Connectix, the original developers of Virtual PC, put in some very nice features to link the virtual Windows environment to the Mac environment. One feature is that you can share folders with the Mac side of your computer; files that you put in a shared folder are visible from the Mac Finder. There is also drag and drop transfer of files from the Mac desktop to the Windows desktop, and vice versa. You can also mount a Virtual PC hard disk as a separate volume on your Mac, and access any file that way. If you desire, you can have a Windows Start Menu in your OS X dock; if you choose a program from the Start Menu, Virtual PC will fire up your virtual PC and start running the program. CD's that you put in your computer while Virtual PC is running can be seen by Windows, and USB printers that you connect to your Mac can be accessed by Windows when OS X isn't printing to them. In general, the integration features are well thought out and work without fiddling.

Are there any warts at all? Well, yes, a couple. One is that Virtual PC emulates a fixed set of hardware, that actually has little relation to your actual hardware. For instance, it emulates a simple 2D video card; this keeps the speed up, but it means that you are not going to be able to run the latest games that require 3-D accelerated video cards. You really shouldn't be expecting to run that kind of program on Virtual PC anyway, as games are probably the most demanding software in terms of resources and speed.

Also, note that Virtual PC cannot make use of disk burning hardware that exists on your computer - your CD-R/W or DVD-R will appear as a simple read-only CD.

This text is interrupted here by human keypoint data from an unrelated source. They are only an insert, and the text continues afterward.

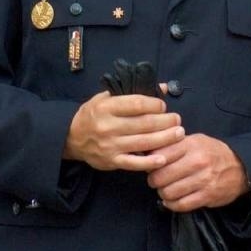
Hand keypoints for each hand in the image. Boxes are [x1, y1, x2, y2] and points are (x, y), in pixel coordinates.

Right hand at [63, 90, 182, 171]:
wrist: (72, 137)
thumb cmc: (93, 114)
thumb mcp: (106, 97)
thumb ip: (133, 92)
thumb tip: (163, 87)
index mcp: (106, 107)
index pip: (136, 104)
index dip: (154, 104)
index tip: (163, 106)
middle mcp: (108, 126)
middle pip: (144, 124)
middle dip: (165, 122)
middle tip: (177, 120)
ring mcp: (110, 145)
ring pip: (143, 142)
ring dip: (165, 138)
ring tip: (179, 134)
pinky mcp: (112, 161)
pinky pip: (134, 163)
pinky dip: (150, 162)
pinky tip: (164, 158)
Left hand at [146, 133, 248, 210]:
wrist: (240, 168)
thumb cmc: (212, 153)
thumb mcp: (195, 140)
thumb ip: (173, 145)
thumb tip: (148, 153)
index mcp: (192, 145)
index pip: (160, 155)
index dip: (151, 163)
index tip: (152, 165)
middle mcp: (197, 162)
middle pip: (160, 176)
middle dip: (154, 180)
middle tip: (157, 180)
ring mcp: (203, 180)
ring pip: (168, 192)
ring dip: (163, 194)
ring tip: (166, 189)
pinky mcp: (207, 196)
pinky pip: (180, 205)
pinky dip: (172, 205)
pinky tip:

The one thing about Virtual PC that has frustrated me the most concerns disk image size. When you create a Virtual PC it stores the guest operating system (Windows 2000 in my case) on a special file called the disk image. This file represents the hard disk of a real Windows computer. The default disk image that you get when you create a new virtual computer can ultimately hold 15 Gig of data, though it initially takes up only about 800 meg on your Mac hard disk; it does this with a dynamically expanding trick where the disk image grows bigger as you add Windows files to it. My first beef is that you cannot make any other size than 15 gigabytes and expect to install Windows 2000 on it using the Virtual PC disks. My second beef is that the stated procedure for compacting disk images does not work for me, despite repeated attempts. So you are kind of stuck with a disk image that could potentially grow and grow up to 15 gig.

Just for the record, my successful experience is based on the following:
1 GHz G4 processor
768 Meg of ram, with 192 Meg dedicated to Windows 2000
64 Meg of graphics ram
OS X 10.2.6
Windows 2000 SP 4, with selected services turned off (see www.blackviper.com for recommendations on what services you can safely disable; the fewer background services running, the faster your applications will run).

All in all, Virtual PC has been a great success for me so far.